Recorded information below:

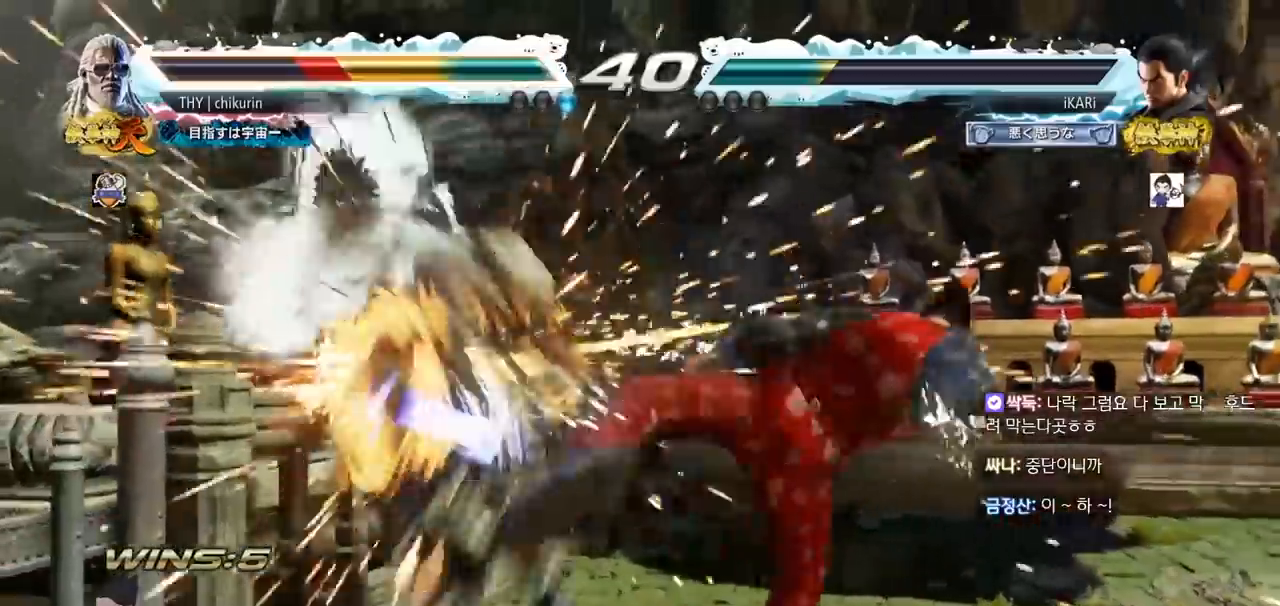
{"buttons": [], "left_stick": "right", "events": [[284, "left_stick", "right"], [384, "TRIANGLE", "down"], [451, "TRIANGLE", "up"]]}
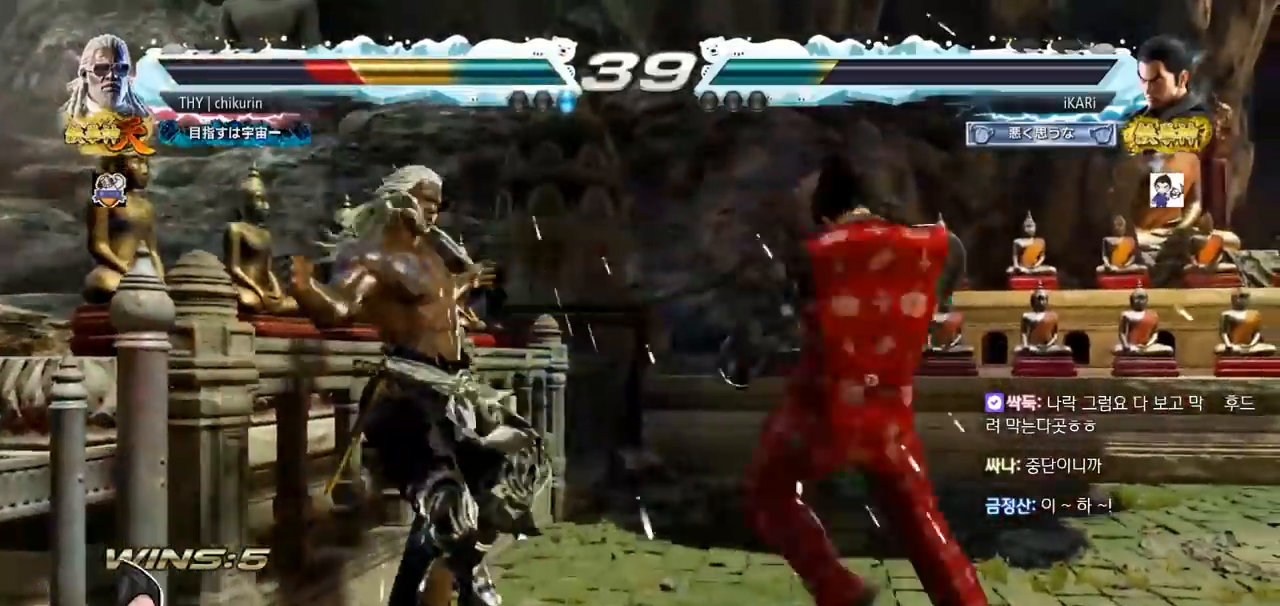
{"buttons": [], "left_stick": "left"}
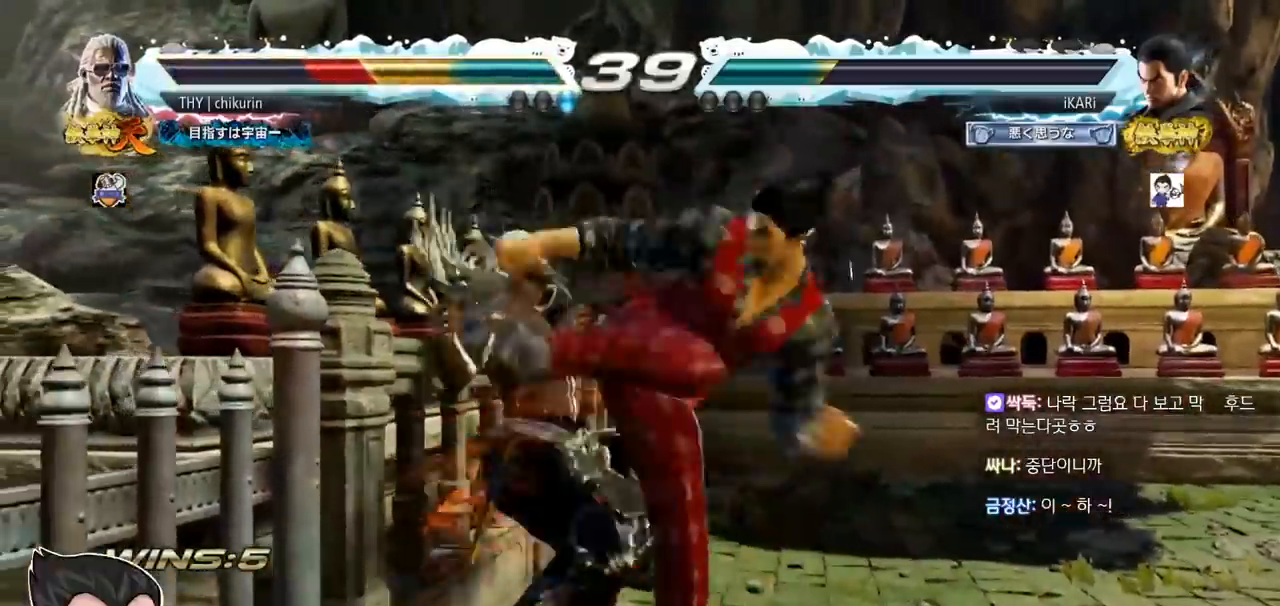
{"buttons": ["CIRCLE"], "left_stick": "down-left", "events": [[167, "left_stick", "down-left"], [317, "SQUARE", "down"], [384, "SQUARE", "up"], [501, "CIRCLE", "down"]]}
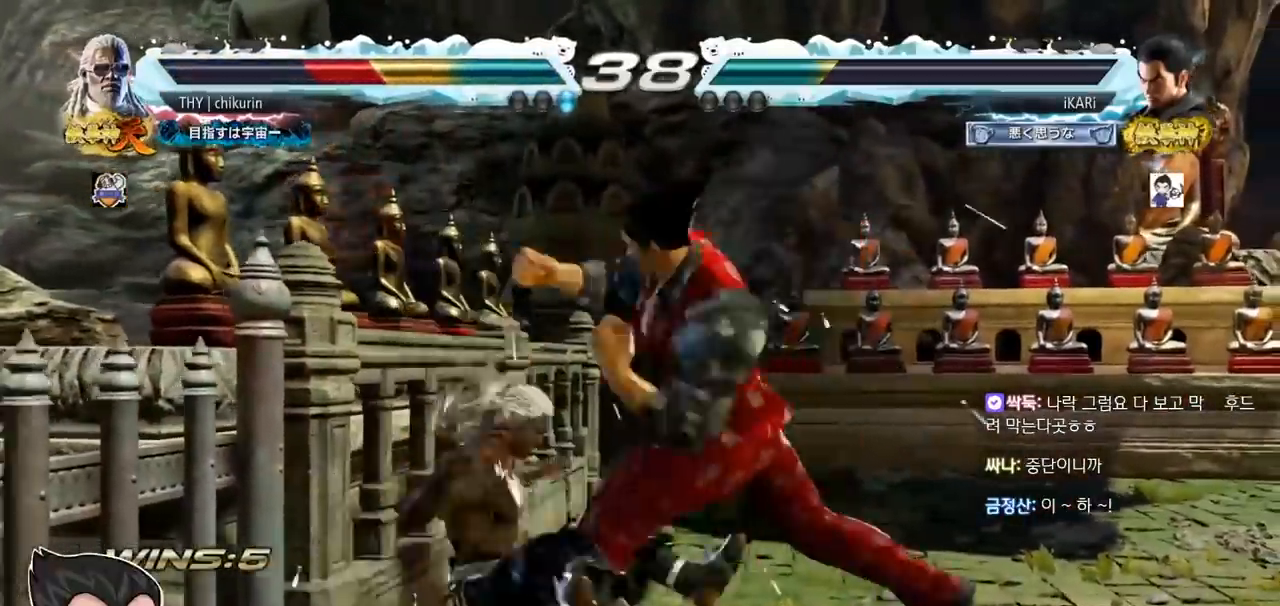
{"buttons": ["TRIANGLE"], "left_stick": "center", "events": [[50, "CIRCLE", "up"], [83, "CIRCLE", "down"], [166, "CIRCLE", "up"], [217, "TRIANGLE", "down"], [283, "TRIANGLE", "up"], [317, "TRIANGLE", "down"], [367, "TRIANGLE", "up"], [400, "TRIANGLE", "down"], [450, "TRIANGLE", "up"], [450, "left_stick", "center"], [500, "TRIANGLE", "down"]]}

End of Recorded information.

# What is needed
Please write out all of the material above without changing a word, and omit any pictures.

# Answer for the task
{"buttons": [], "left_stick": "right", "events": [[284, "left_stick", "right"], [384, "TRIANGLE", "down"], [451, "TRIANGLE", "up"]]}
{"buttons": [], "left_stick": "left"}
{"buttons": ["CIRCLE"], "left_stick": "down-left", "events": [[167, "left_stick", "down-left"], [317, "SQUARE", "down"], [384, "SQUARE", "up"], [501, "CIRCLE", "down"]]}
{"buttons": ["TRIANGLE"], "left_stick": "center", "events": [[50, "CIRCLE", "up"], [83, "CIRCLE", "down"], [166, "CIRCLE", "up"], [217, "TRIANGLE", "down"], [283, "TRIANGLE", "up"], [317, "TRIANGLE", "down"], [367, "TRIANGLE", "up"], [400, "TRIANGLE", "down"], [450, "TRIANGLE", "up"], [450, "left_stick", "center"], [500, "TRIANGLE", "down"]]}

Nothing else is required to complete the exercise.